• **PROVIDED INFORMATION**
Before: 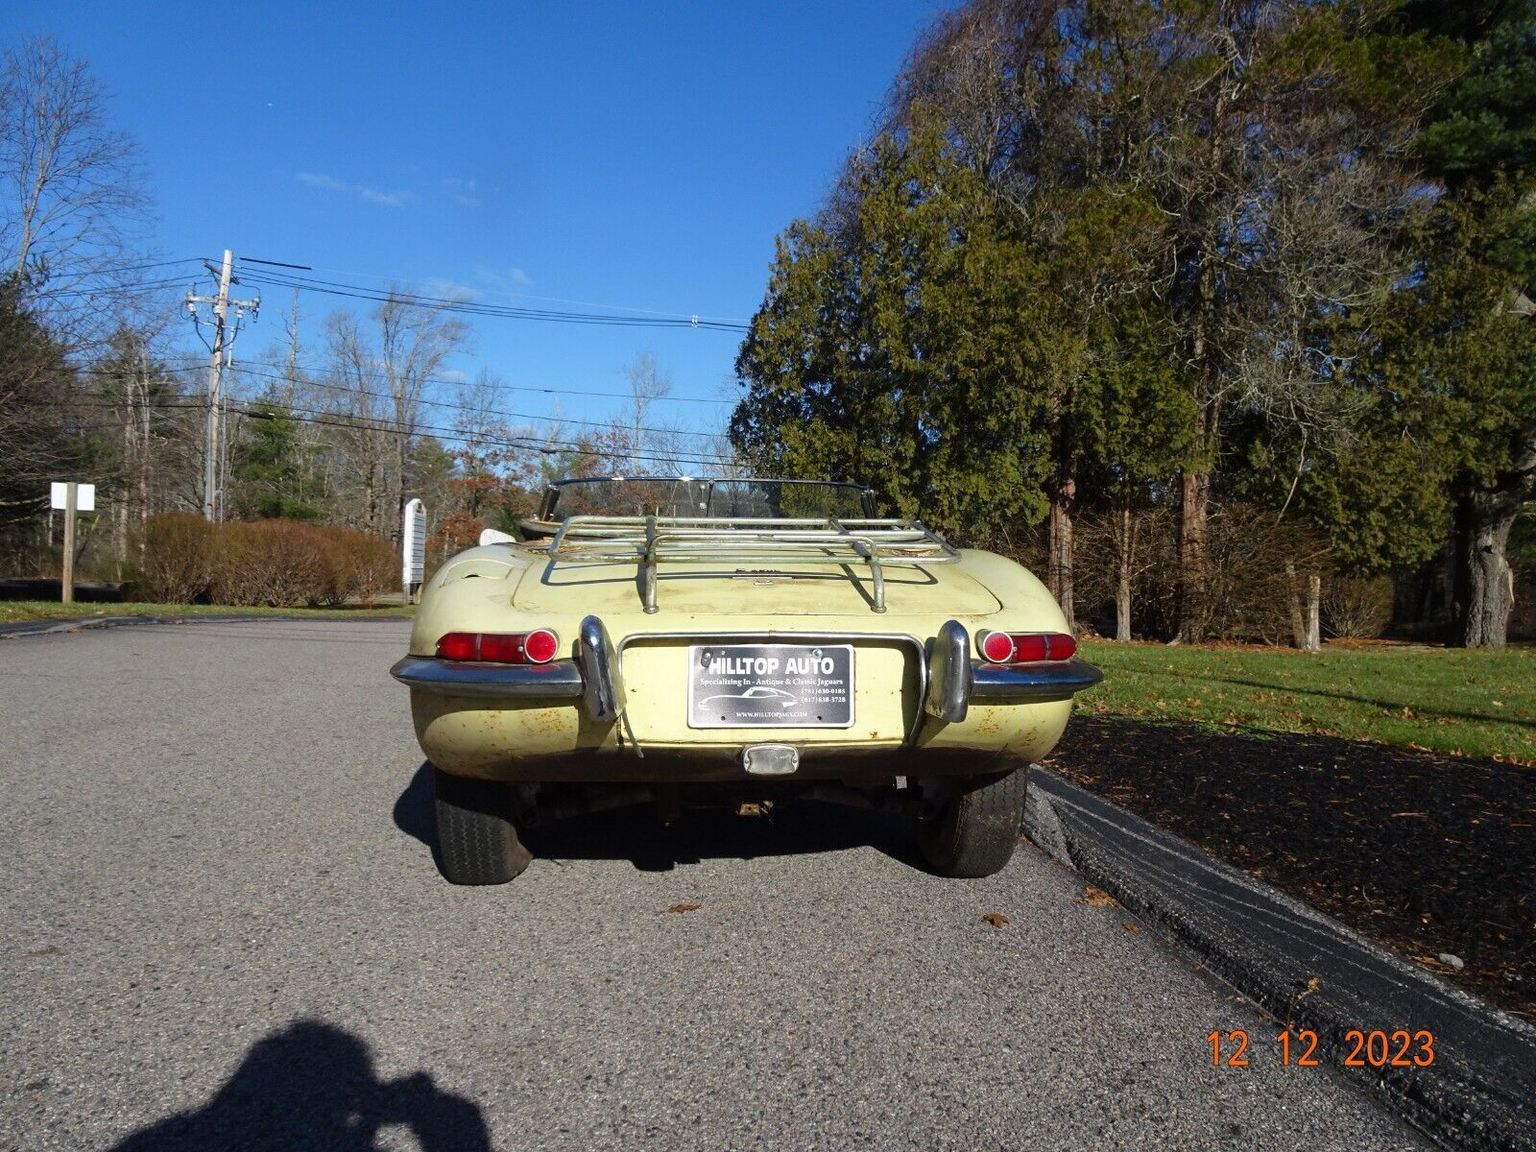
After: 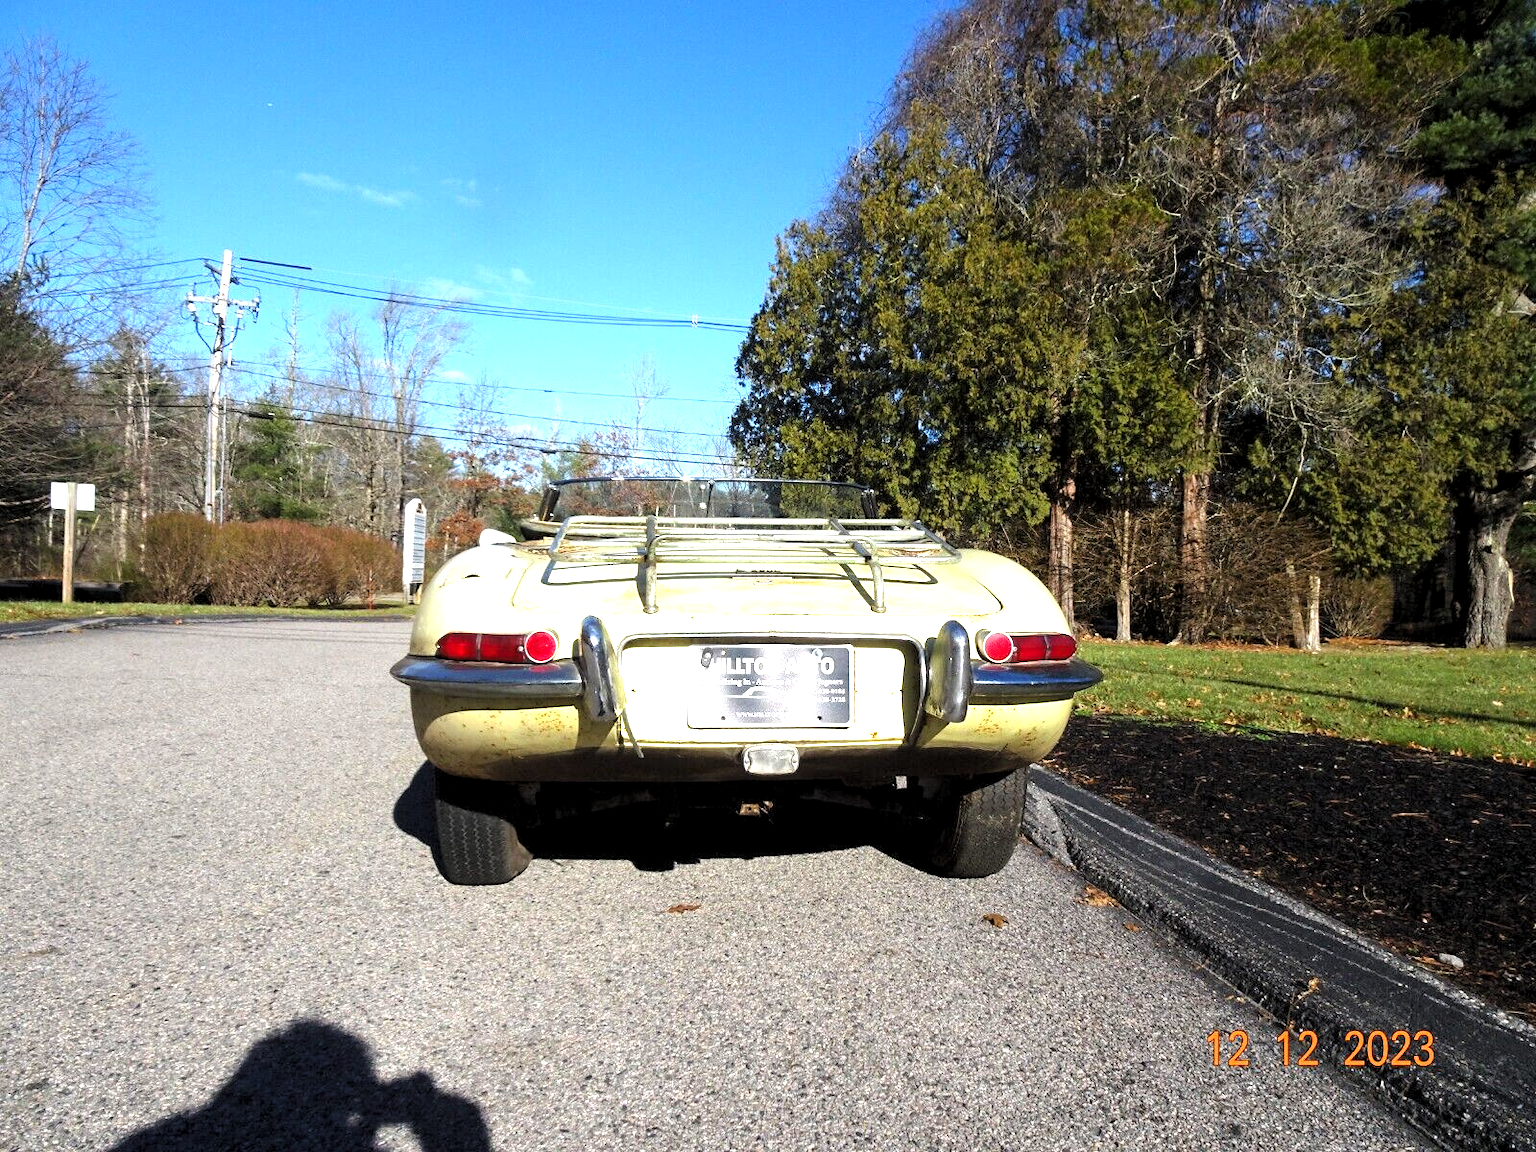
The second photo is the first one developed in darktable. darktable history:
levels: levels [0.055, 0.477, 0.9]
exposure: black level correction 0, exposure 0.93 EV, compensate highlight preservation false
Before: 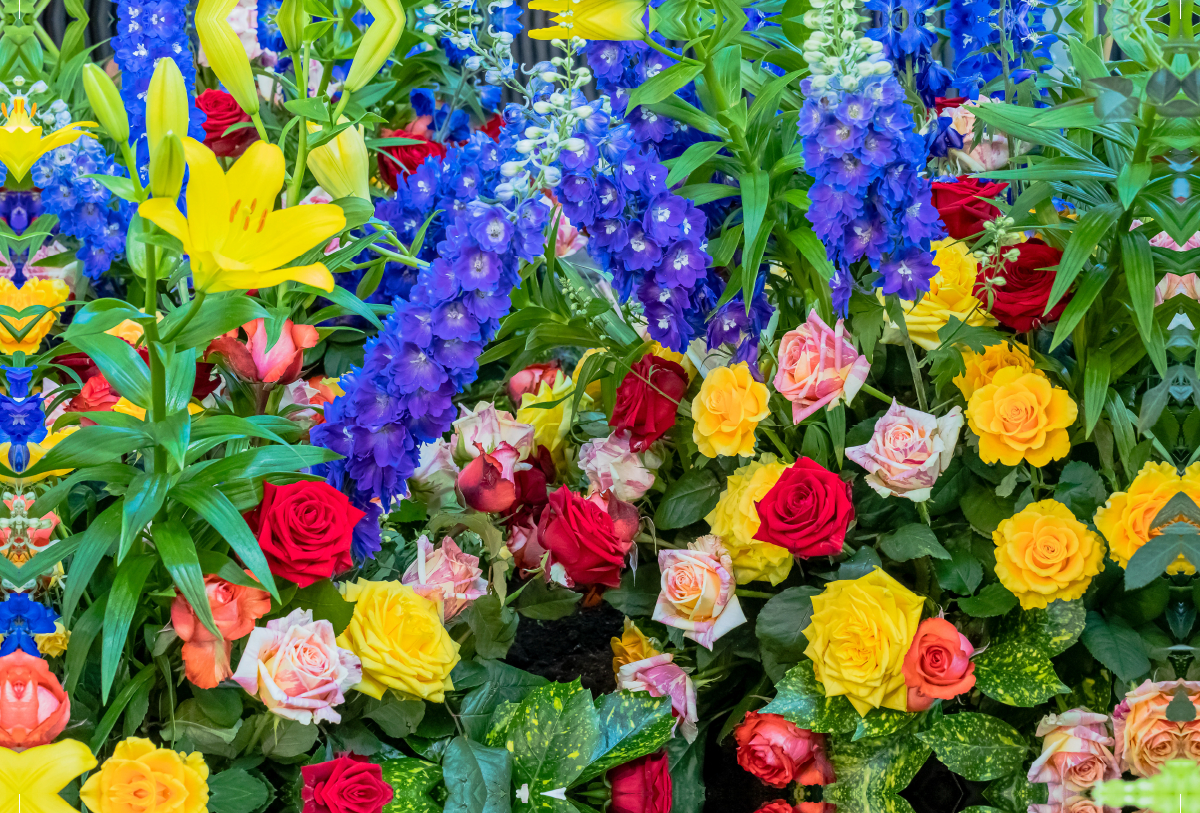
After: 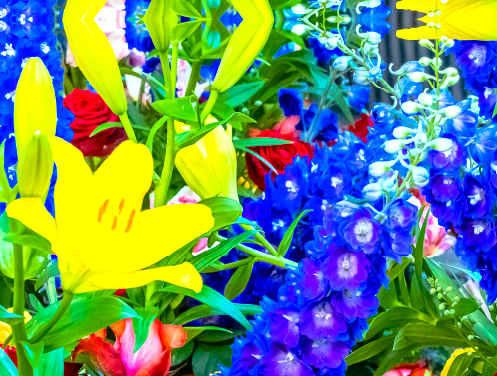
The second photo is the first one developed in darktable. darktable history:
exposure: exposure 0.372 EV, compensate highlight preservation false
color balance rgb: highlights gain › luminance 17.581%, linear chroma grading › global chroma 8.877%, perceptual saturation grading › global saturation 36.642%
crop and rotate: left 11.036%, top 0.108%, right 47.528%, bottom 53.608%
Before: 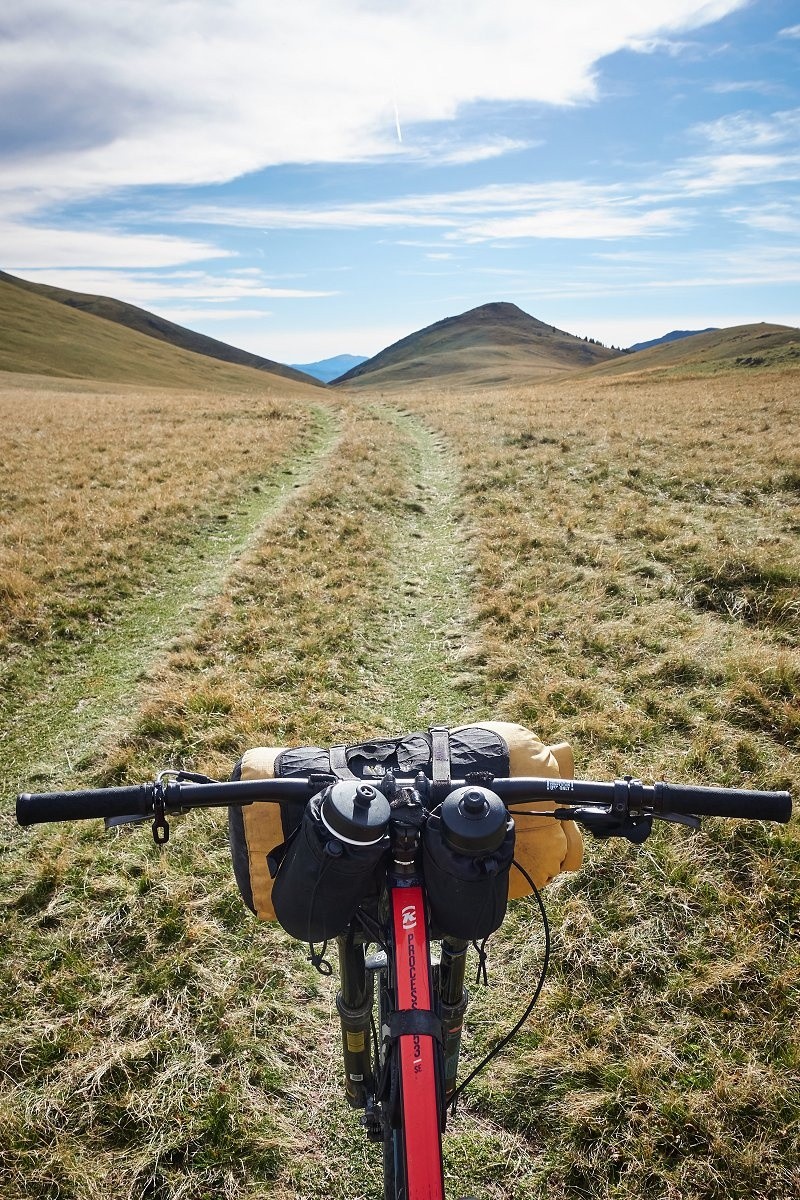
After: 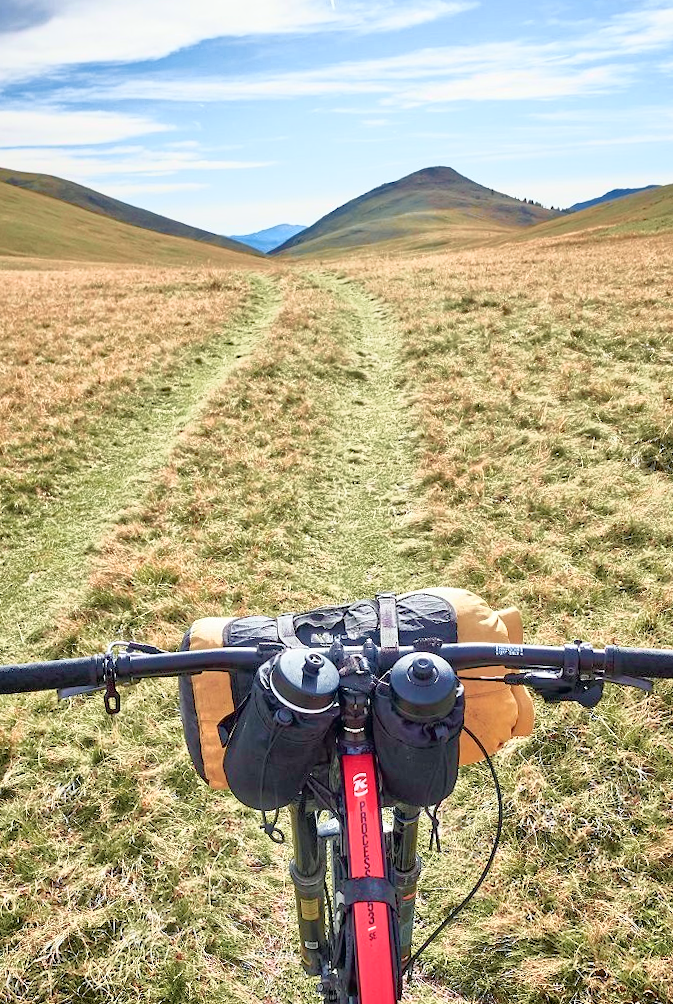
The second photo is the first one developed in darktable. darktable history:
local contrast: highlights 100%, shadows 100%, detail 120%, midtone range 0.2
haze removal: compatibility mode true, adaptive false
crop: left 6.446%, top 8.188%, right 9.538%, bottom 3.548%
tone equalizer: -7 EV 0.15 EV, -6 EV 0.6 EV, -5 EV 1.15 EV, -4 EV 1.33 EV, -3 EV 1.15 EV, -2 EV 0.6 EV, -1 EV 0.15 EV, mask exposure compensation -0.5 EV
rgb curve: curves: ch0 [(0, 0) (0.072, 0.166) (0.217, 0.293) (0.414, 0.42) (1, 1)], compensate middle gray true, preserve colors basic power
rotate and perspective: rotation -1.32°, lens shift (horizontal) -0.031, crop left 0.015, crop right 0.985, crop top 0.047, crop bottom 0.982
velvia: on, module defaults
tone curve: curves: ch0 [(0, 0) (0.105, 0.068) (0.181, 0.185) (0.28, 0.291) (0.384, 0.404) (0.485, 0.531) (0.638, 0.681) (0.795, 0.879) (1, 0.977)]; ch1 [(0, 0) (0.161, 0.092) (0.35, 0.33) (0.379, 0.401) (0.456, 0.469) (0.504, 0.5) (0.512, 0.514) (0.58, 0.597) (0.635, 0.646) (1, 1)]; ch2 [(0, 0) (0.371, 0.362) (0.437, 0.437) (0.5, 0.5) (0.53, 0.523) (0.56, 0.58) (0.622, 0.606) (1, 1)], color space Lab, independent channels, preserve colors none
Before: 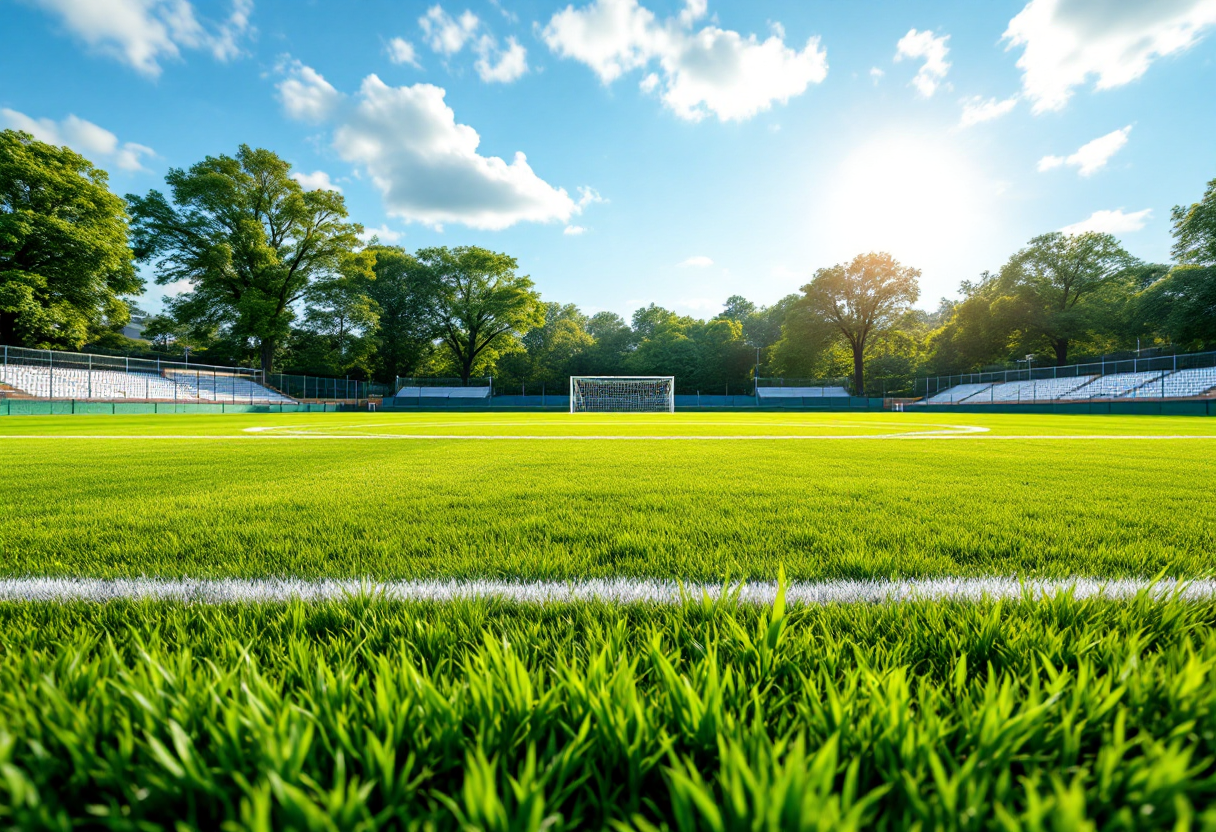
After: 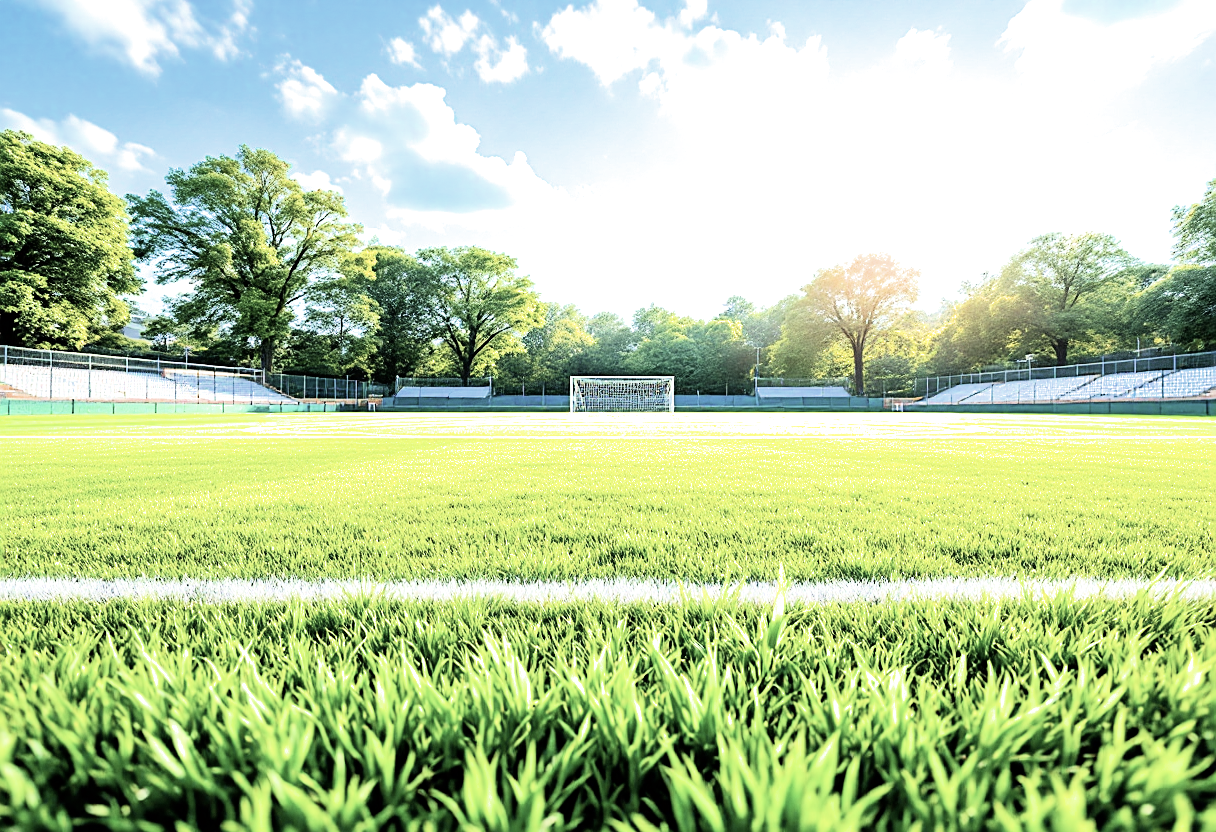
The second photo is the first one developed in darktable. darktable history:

• **AIM OF THE EXERCISE**
Write out everything from the start of the rows down through the line containing "crop and rotate: left", both ends included, leaving the pictures out of your answer.

• **ANSWER TO THE EXERCISE**
Before: 
After: 
The second photo is the first one developed in darktable. darktable history:
levels: levels [0.055, 0.477, 0.9]
exposure: black level correction 0, exposure 0.93 EV, compensate highlight preservation false
Before: 
After: 
The second photo is the first one developed in darktable. darktable history:
exposure: exposure 0.372 EV, compensate highlight preservation false
color balance rgb: highlights gain › luminance 17.581%, linear chroma grading › global chroma 8.877%, perceptual saturation grading › global saturation 36.642%
crop and rotate: left 11.036%, top 0.108%, right 47.528%, bottom 53.608%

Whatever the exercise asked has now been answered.